*** Block opens ***

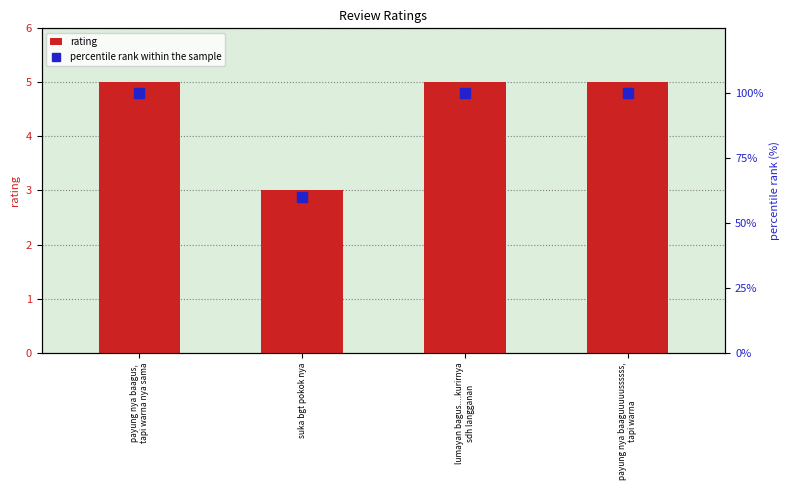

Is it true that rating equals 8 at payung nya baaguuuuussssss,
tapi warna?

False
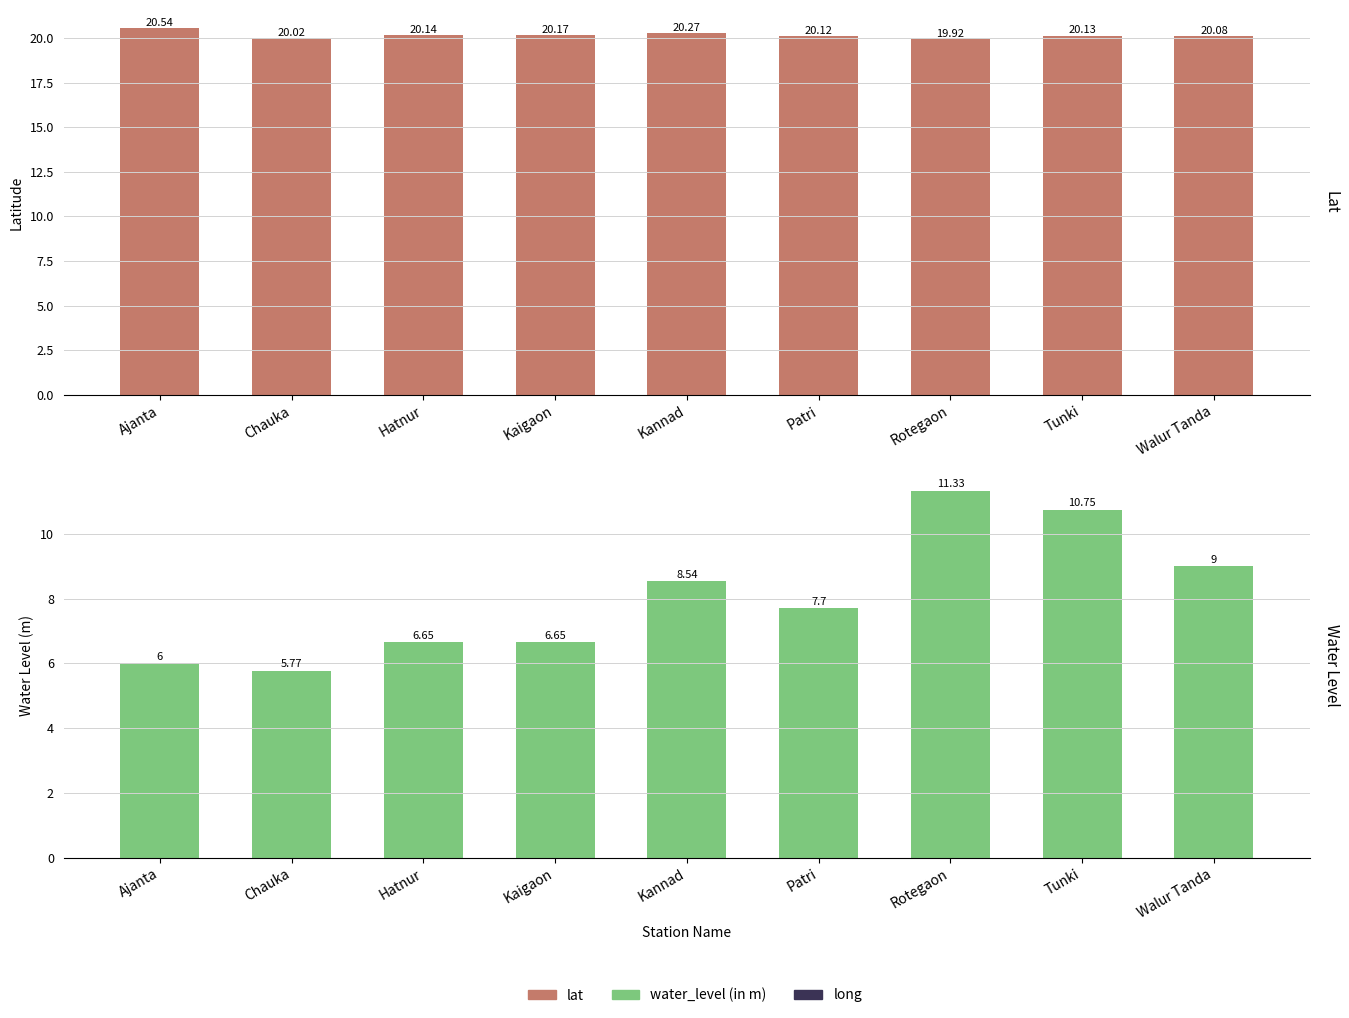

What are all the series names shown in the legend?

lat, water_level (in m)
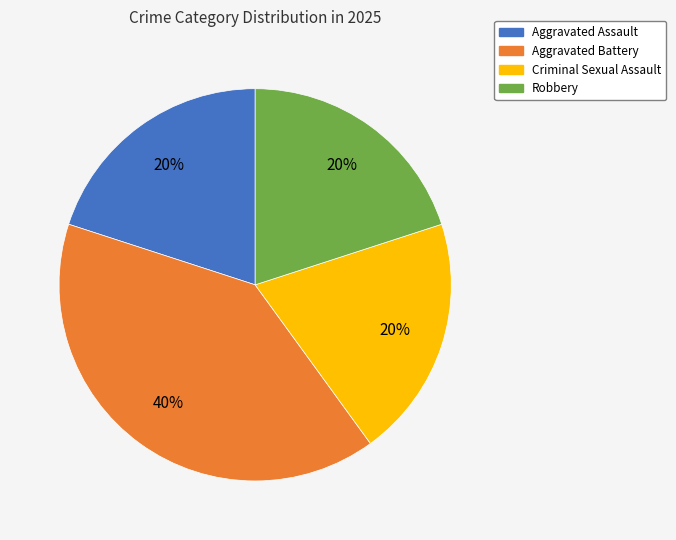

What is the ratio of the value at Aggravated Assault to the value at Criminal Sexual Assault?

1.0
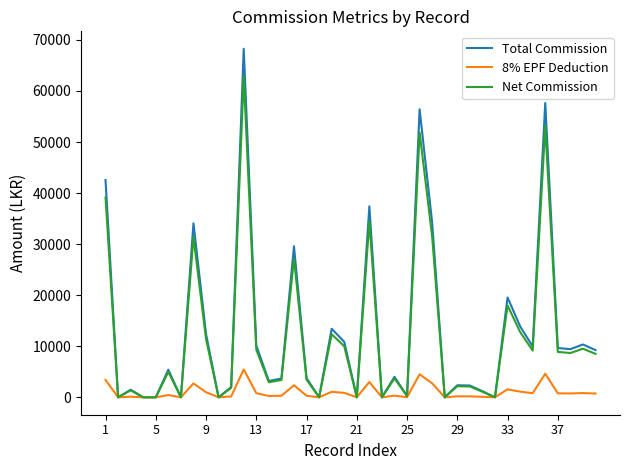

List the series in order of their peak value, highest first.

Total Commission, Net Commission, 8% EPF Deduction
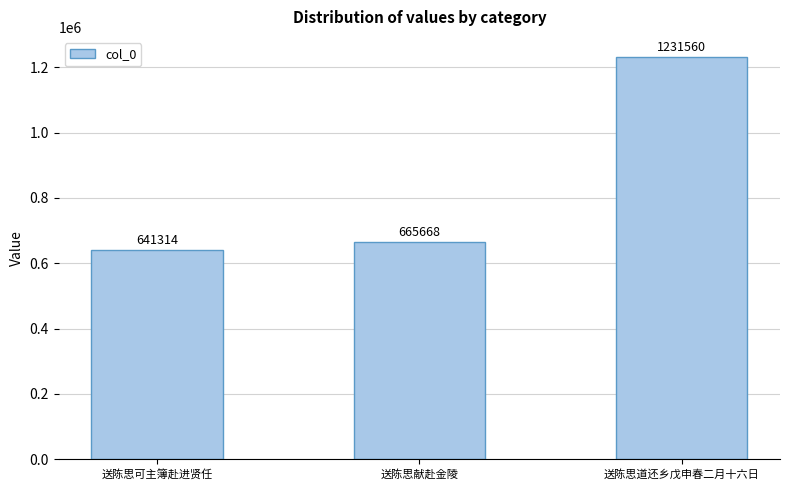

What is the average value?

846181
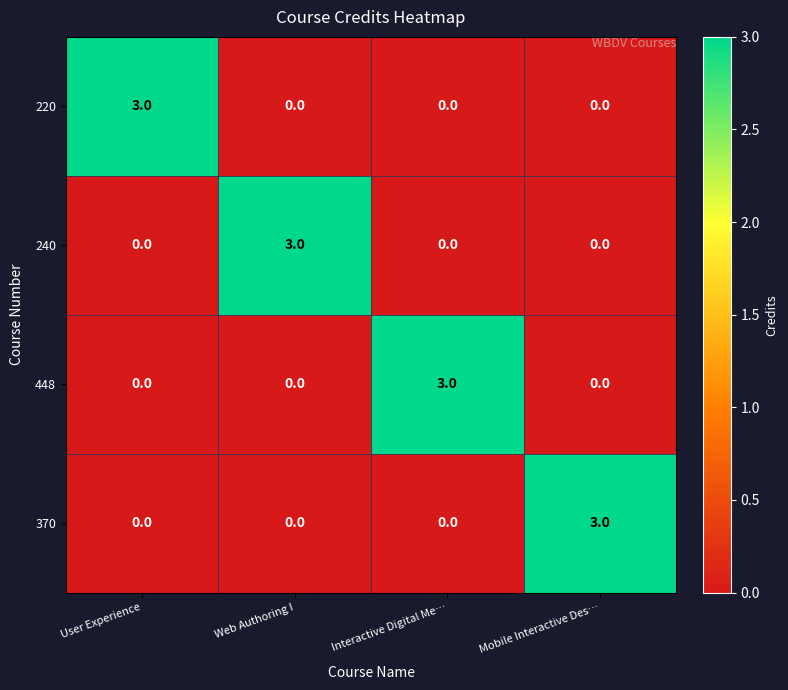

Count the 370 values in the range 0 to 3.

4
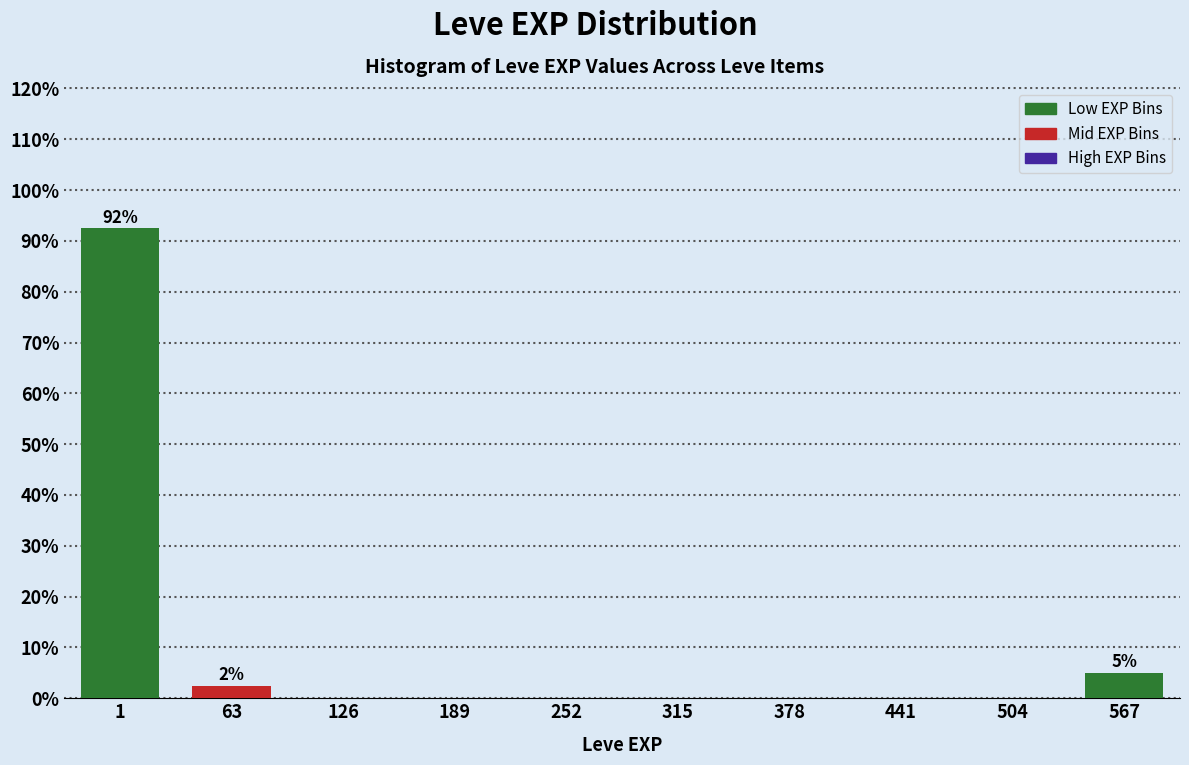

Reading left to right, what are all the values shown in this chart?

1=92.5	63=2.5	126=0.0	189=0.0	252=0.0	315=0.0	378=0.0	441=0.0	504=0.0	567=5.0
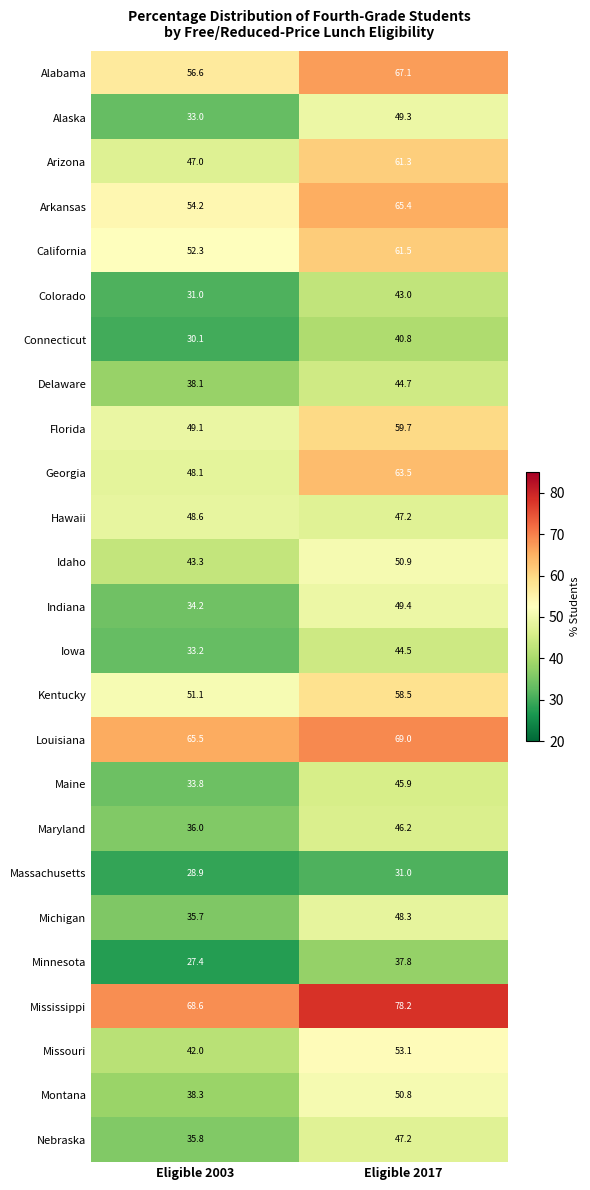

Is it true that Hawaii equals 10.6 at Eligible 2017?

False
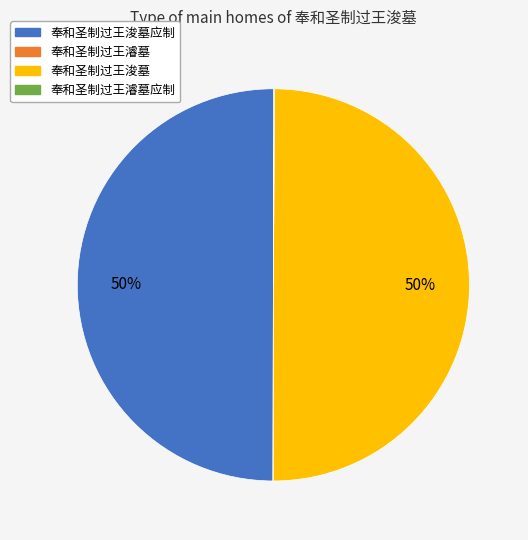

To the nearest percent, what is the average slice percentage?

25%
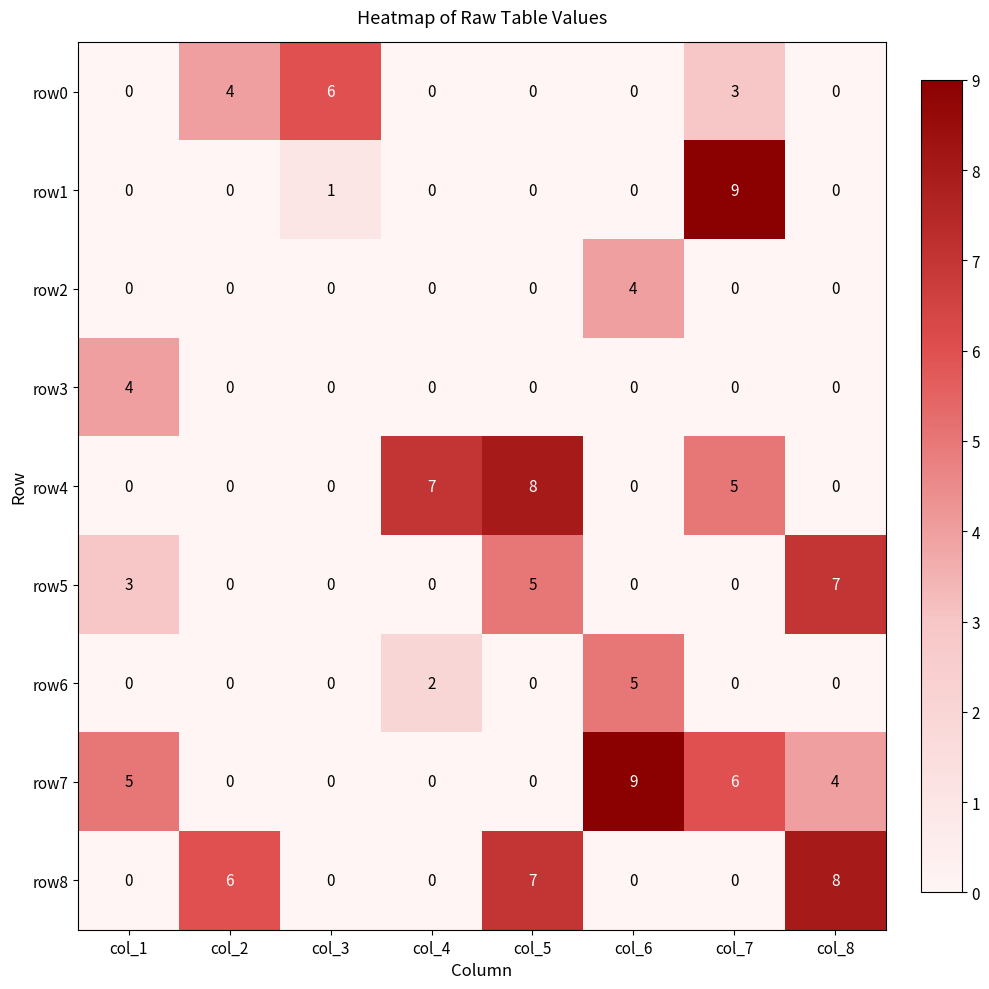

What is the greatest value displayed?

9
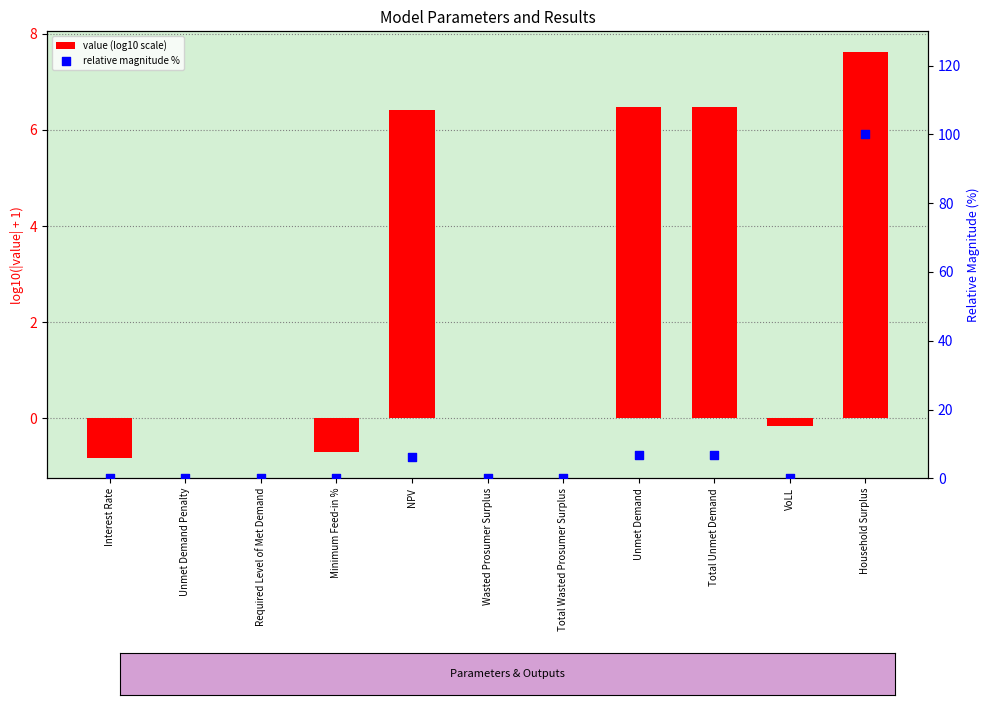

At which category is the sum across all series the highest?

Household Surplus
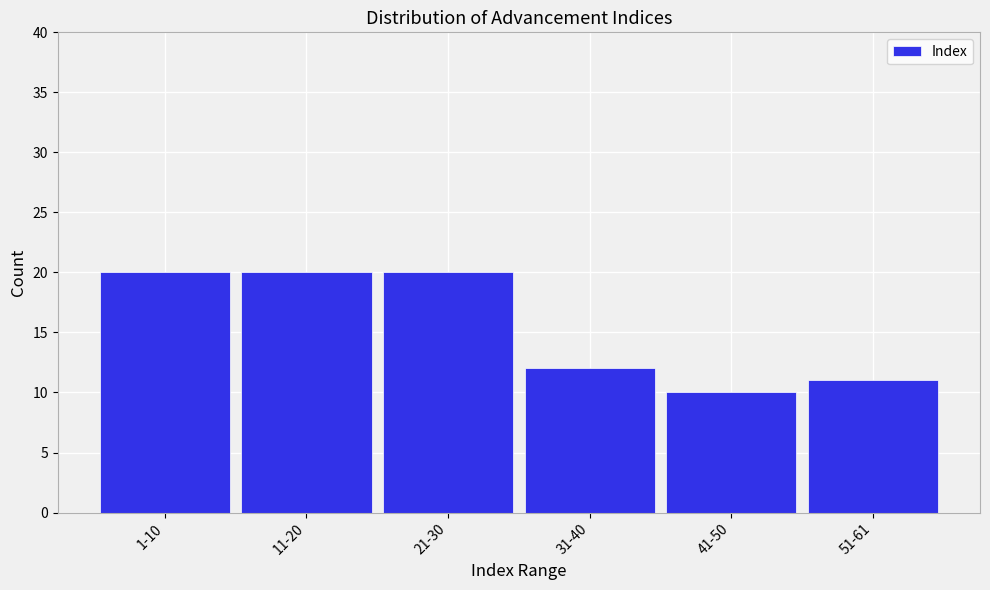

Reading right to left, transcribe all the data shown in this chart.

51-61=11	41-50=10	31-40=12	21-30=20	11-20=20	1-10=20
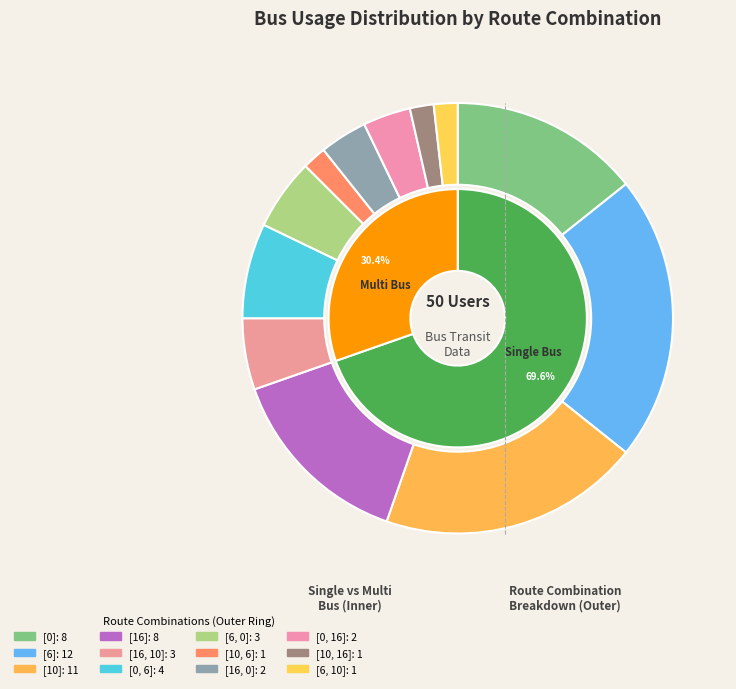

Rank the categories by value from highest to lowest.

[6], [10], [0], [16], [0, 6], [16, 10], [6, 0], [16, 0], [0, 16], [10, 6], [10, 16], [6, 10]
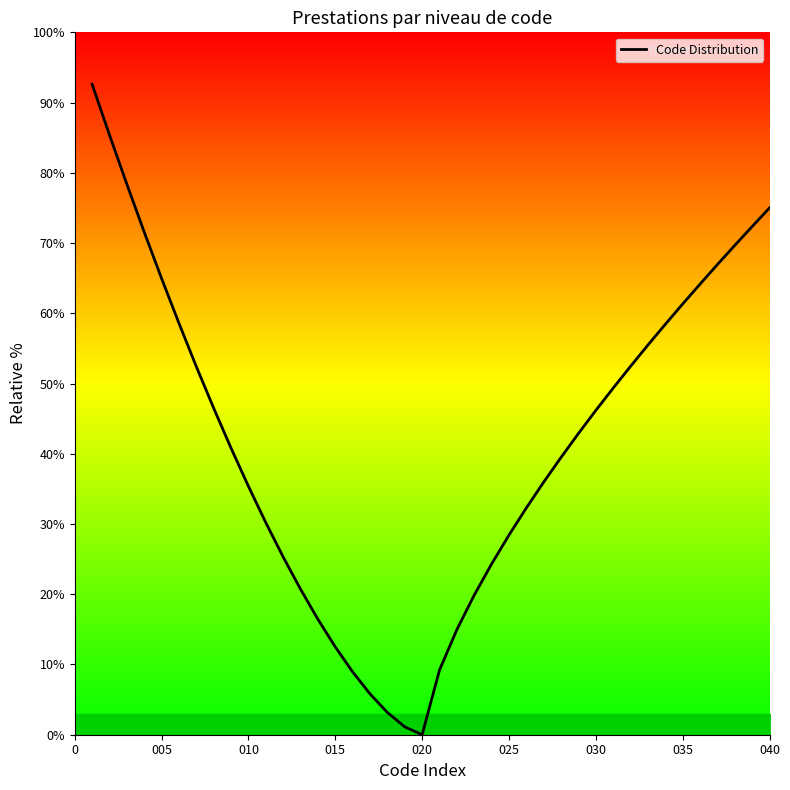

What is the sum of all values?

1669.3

*** Block closes ***

#### [What to do]
Extract every line in the entries above that contains the string "left", matching its case.

#### [Reply to the task]
Reading left to right, what are all the values shown in this chart?
Reading right to left, transcribe all the data shown in this chart.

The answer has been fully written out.